Ce sera une bouffée d’oxygène pour la vingtaine d’établissements d’hôteliers de la ville, qui fonctionnent à marée basse depuis très longtemps. De la réussite de ce festival international de cheval et d’événements de ce genre, dépendra l’avenir touristique de Meknès. Pour cette fois-ci, les précautions d’usage ont été prises. Ainsi, la wilaya de Meknès-Tafilalet a mis en place une cellule de travail composée des potentialités de la région, dans la réflexion et l’analyse. L’association Meknès-Tafilalet et la société anonyme Meknès-Tafilalet ont pour objectif de relancer toutes les activités culturelles, touristiques, éducatives ainsi que les actions entrant dans un projet visant le développement économique de la région. Le Festival avait valeur de promotion. Faire découvrir la région et la mettre en valeur. C’est une ouverture vers le monde arabe et des pays comme le Qatar, les Emirats Arabes Unis, mais aussi l’Europe. Les randonnées qui ont passé par Moulay Ali Chérif, Errachidia, Merzouga, Erfoud, Aoufous, Ajdir, Azrou, Ifrane, El Hajeb, Moulay Driss Zerhoune, puis Meknès, auront traversé les quatre saisons dans l’une des régions du Maroc qui offrent le plus de variétés.
L’action ne sera pas ponctuelle ont promis les organisateurs qui savent que la relance du tourisme est un fait d’ensemble. L’association de la société Espaces Meknès-Taflalet compte exposer les activités de cette manifestation devant 100 000 visiteurs à Avignon (France), pour lui donner plus de réussite. Sera diffusé à l’occasion un document d’une heure sur le cheval, réalisé par Saïd Tachfine. L’événement a été accompagné d’expositions d’articles artisanaux du 18e, 19e et 20e siècle comme les armes anciennes, les fusils, les poignards, les épées en argent, les étriers et les incontournables tapis berbères, les articles de broderie, et une collection de pièces de monnaie allant de l’époque romaine à la dynastie alaouite.

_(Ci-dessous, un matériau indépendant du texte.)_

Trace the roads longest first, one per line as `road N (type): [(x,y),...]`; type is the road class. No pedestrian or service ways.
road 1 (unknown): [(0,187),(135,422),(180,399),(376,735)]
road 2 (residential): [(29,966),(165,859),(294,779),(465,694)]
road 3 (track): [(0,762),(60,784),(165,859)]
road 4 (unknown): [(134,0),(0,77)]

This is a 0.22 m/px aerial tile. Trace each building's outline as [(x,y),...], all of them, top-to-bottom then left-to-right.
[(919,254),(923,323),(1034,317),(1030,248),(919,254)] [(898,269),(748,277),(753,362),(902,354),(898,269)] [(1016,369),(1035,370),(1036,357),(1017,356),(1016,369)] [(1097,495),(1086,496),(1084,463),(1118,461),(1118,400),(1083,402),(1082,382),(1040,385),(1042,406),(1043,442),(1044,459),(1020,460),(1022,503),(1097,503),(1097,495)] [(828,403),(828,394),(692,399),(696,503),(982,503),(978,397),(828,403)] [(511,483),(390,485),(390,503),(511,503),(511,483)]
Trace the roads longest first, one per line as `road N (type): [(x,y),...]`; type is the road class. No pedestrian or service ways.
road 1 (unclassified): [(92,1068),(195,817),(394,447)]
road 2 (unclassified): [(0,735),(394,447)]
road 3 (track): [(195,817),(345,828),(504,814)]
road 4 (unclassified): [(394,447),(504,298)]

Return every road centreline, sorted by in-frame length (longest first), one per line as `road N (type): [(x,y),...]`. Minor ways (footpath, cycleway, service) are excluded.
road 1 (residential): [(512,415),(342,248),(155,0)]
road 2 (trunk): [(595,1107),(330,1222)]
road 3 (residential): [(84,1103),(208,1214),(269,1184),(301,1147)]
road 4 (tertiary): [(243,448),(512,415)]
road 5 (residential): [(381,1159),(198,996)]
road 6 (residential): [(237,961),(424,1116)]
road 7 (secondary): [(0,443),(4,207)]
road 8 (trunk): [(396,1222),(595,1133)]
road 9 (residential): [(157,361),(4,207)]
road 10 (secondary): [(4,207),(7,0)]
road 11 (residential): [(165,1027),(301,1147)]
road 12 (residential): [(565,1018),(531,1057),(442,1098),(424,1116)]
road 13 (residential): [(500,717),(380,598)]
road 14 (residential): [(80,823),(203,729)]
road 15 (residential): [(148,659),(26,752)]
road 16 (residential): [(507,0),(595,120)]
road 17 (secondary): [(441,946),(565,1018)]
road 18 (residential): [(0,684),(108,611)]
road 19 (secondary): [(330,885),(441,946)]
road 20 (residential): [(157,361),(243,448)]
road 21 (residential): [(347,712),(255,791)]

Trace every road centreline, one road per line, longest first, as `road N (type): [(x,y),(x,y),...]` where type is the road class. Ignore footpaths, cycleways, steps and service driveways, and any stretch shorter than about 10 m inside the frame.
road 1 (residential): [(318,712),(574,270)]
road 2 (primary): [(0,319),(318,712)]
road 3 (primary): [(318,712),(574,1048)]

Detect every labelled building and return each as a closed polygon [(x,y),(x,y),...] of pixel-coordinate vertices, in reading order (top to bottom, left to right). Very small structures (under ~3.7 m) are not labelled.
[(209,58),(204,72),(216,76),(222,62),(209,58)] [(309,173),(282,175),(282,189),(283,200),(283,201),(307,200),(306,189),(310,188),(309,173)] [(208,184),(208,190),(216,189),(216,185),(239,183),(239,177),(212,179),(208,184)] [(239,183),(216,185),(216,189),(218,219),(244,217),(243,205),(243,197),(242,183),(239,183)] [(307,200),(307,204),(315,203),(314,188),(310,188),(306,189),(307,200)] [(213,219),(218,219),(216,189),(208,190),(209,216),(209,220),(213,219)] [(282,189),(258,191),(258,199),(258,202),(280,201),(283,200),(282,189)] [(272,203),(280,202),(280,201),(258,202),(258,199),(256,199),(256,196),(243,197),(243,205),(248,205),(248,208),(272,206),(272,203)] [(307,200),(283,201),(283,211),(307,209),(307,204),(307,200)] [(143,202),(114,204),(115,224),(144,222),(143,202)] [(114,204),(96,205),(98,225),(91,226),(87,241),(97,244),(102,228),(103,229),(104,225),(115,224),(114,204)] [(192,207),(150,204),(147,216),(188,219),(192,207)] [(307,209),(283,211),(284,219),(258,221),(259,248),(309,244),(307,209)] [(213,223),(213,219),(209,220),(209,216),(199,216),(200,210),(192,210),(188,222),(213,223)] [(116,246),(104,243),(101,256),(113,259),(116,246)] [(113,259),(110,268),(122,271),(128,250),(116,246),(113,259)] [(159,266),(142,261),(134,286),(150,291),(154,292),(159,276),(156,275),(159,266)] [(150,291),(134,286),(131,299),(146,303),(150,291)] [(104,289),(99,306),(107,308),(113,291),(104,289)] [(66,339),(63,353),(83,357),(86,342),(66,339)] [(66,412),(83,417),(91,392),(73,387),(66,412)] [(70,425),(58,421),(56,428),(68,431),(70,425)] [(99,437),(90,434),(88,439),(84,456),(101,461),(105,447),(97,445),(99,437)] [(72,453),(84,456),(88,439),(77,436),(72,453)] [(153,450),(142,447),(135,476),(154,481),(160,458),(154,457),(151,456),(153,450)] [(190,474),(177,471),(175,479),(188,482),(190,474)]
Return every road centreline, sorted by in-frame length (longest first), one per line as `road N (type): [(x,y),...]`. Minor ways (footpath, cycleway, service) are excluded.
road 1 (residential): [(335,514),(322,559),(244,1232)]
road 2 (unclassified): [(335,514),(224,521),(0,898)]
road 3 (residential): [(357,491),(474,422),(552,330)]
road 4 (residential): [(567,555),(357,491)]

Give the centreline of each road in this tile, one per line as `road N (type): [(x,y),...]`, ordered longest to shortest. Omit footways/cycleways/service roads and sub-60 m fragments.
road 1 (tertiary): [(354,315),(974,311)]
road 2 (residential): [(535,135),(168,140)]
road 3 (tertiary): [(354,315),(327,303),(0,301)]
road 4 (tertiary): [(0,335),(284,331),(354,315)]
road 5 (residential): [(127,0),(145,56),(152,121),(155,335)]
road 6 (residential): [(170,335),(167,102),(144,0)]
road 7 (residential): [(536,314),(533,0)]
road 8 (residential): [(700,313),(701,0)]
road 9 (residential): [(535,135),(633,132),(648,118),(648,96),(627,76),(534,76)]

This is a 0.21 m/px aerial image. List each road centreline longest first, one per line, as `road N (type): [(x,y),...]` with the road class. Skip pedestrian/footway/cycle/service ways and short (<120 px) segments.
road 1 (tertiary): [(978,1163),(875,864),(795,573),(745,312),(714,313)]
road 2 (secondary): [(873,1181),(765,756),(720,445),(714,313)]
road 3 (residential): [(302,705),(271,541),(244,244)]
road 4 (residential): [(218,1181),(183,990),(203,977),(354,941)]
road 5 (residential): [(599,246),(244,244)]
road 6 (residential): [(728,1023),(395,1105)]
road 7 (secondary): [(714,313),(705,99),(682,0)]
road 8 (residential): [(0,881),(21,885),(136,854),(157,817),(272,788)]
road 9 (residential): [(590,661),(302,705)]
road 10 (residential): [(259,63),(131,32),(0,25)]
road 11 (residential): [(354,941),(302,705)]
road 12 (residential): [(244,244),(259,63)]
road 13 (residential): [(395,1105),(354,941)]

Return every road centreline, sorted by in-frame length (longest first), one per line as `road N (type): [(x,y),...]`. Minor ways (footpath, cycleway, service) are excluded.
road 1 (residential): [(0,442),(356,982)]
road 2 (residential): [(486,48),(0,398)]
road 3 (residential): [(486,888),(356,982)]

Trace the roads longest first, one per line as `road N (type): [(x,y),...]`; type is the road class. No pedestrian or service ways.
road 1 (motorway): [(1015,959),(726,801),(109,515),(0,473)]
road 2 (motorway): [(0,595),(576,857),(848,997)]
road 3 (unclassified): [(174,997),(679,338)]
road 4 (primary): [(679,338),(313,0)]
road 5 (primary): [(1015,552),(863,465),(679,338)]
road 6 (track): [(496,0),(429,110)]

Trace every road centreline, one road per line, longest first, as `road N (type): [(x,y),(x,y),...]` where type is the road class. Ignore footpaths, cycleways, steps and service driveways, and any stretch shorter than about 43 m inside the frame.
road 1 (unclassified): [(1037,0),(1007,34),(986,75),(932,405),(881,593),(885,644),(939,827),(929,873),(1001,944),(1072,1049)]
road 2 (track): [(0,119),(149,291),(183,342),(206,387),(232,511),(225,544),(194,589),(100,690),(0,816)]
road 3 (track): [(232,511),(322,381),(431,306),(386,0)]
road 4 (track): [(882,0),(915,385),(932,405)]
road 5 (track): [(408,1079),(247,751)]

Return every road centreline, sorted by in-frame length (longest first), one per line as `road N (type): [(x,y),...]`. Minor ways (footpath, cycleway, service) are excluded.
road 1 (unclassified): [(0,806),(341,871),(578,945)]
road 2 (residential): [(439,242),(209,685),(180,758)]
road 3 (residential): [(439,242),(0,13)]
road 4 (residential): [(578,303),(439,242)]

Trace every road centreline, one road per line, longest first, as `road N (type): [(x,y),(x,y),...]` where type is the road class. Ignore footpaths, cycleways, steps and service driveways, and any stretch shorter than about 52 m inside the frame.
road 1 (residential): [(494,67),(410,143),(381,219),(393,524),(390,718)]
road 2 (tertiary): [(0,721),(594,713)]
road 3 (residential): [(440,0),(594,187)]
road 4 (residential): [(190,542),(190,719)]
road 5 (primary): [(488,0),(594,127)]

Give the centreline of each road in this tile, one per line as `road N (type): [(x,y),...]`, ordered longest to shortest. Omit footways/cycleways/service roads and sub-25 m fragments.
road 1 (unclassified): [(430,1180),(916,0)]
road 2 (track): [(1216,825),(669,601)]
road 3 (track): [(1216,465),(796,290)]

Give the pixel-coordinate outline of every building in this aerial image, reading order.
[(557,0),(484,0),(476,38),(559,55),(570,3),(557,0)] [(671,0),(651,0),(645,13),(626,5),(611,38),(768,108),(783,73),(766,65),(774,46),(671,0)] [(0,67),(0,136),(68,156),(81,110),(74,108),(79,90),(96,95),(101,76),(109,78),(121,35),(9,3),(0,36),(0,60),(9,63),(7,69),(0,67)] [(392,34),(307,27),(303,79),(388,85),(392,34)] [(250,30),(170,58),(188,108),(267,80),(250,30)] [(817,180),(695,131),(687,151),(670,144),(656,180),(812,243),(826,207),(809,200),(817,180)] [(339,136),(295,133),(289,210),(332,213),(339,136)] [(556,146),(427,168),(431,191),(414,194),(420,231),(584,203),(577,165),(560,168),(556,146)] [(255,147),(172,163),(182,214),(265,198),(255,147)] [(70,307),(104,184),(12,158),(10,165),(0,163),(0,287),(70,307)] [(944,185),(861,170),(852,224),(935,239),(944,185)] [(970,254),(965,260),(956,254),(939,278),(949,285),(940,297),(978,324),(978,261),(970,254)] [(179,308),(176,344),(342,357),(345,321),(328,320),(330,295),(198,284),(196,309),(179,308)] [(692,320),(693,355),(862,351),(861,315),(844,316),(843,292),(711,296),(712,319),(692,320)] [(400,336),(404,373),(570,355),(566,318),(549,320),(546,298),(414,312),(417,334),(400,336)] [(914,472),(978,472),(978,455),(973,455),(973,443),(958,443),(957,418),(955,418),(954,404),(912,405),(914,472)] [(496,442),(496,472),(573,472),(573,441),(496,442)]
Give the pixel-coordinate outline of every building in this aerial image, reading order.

L’empreinte française de ce festival international du cheval a été visible lors de la clôture à travers le spectacle équestre le «théâtre du Centaure», présenté par les artistes cavaliers français Camille et Mano qui ont charmé les foules.
Passée cette première édition, il faudra donner à cette manifestation, la pérennité. Rappelons que par le passé, la ville abritait une manifestation analogue, le festival de la fantasia qui arrivait réunir 1300 cavaliers. Après cinq éditions, ce rendez-vous organisé par des amateurs du cheval dont le Docteur Souab est mort d’une belle mort.